CHAMBLISS NEVER FORGAVE ME FOR TAKING THE CHILDREN OUT OF that church. He warned me then that in leaving the church I was leaving my life as I’d known it, and that those folks wouldn’t ever accept me the way they once had and that I’d always be an outsider. I told him I wasn’t leaving the church, I was just leaving him, but I knew he was right. I lost friendships I’d had just about my whole life, and it hurt me. It still does. But for ten years I kept those children out, kept them safe. Once the service started, I’d take them across the road and down to the river when it was nice and warm, or folks would just drop them off at my house in the wintertime or if it was raining. We’d have us a little Sunday school lesson, then they’d play outside. Sometimes we’d make things, color pictures, and sing songs. But I didn’t step another foot inside that church for ten years, and I hardly said more than a “hello” to Carson Chambliss in all that time.
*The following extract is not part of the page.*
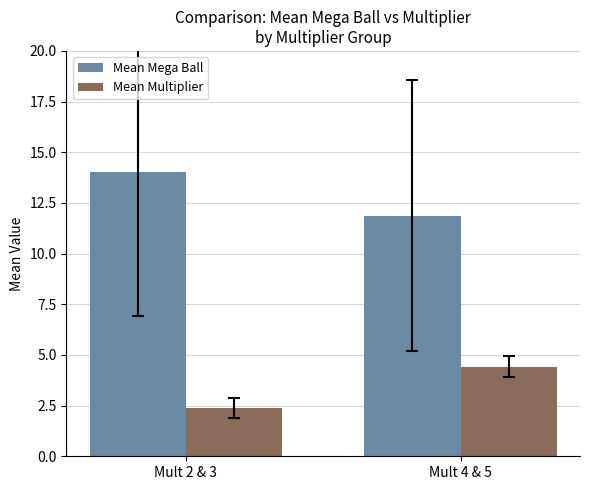

What is the difference between the highest and lowest values at Mult 4 & 5?

7.4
And for a while there it was real nice, that little truce. I had my little congregation and he had his, and we didn’t have hardly anything to do with each other. I felt like I was doing what the Lord wanted me to do with those children.

But I should’ve known it couldn’t have gone on like that, and I should’ve known that something terrible was going to happen again. But there was just no way I could have guessed it would happen to one of mine. I tried to keep them children out of that church, and for ten years I did, but that ten years didn’t do nothing for Carson Chambliss but make him ten years older and braver and ten years more reckless too. And here I was on a Thursday afternoon, sitting outside a church I thought I’d never see the insides of again, waiting to talk to a man I was afraid of being alone with. It was the only time in my life I’d ever gone to church out of fear.

I sat out there in my car with the windows rolled down and my keys still swinging from the ignition, and I stared at the church through all that bright heat and thought about him sitting in there in all that dark and waiting. The sound of that gravel dust getting blown through the parking lot could’ve been bare feet shuffling across the hallway the night before, when Julie was standing in the doorway watching me hunched over the bed in my funeral clothes. I finished folding the covers down, then I turned around and settled myself by the quilt that was slung over the footboard, and I smoothed out my dress and looked up at her. She didn’t have a black dress to wear because she’d had to leave so many things behind right after it happened, and I ended up giving her one of mine. It hadn’t been worn for years, and I reckon it had fell out of fashion well before I’d come to own it, but she seemed glad to have it and it looked just fine on her. She almost looked like a young girl, even though she was a woman a couple years past thirty who’d just buried her son. When we’d come in from the funeral, she’d gone into the bedroom across the hall and closed the door. I heard the old springs on the bed give a creak when she laid down on it. I imagined her in there on that bed with her eyes wide open staring at the ceiling until the room got too dark to see it. Then she’d opened the door and come across the hall with her hair let down just as long and pretty as it could be. About the color of sweet corn. I could see she’d done a little more crying.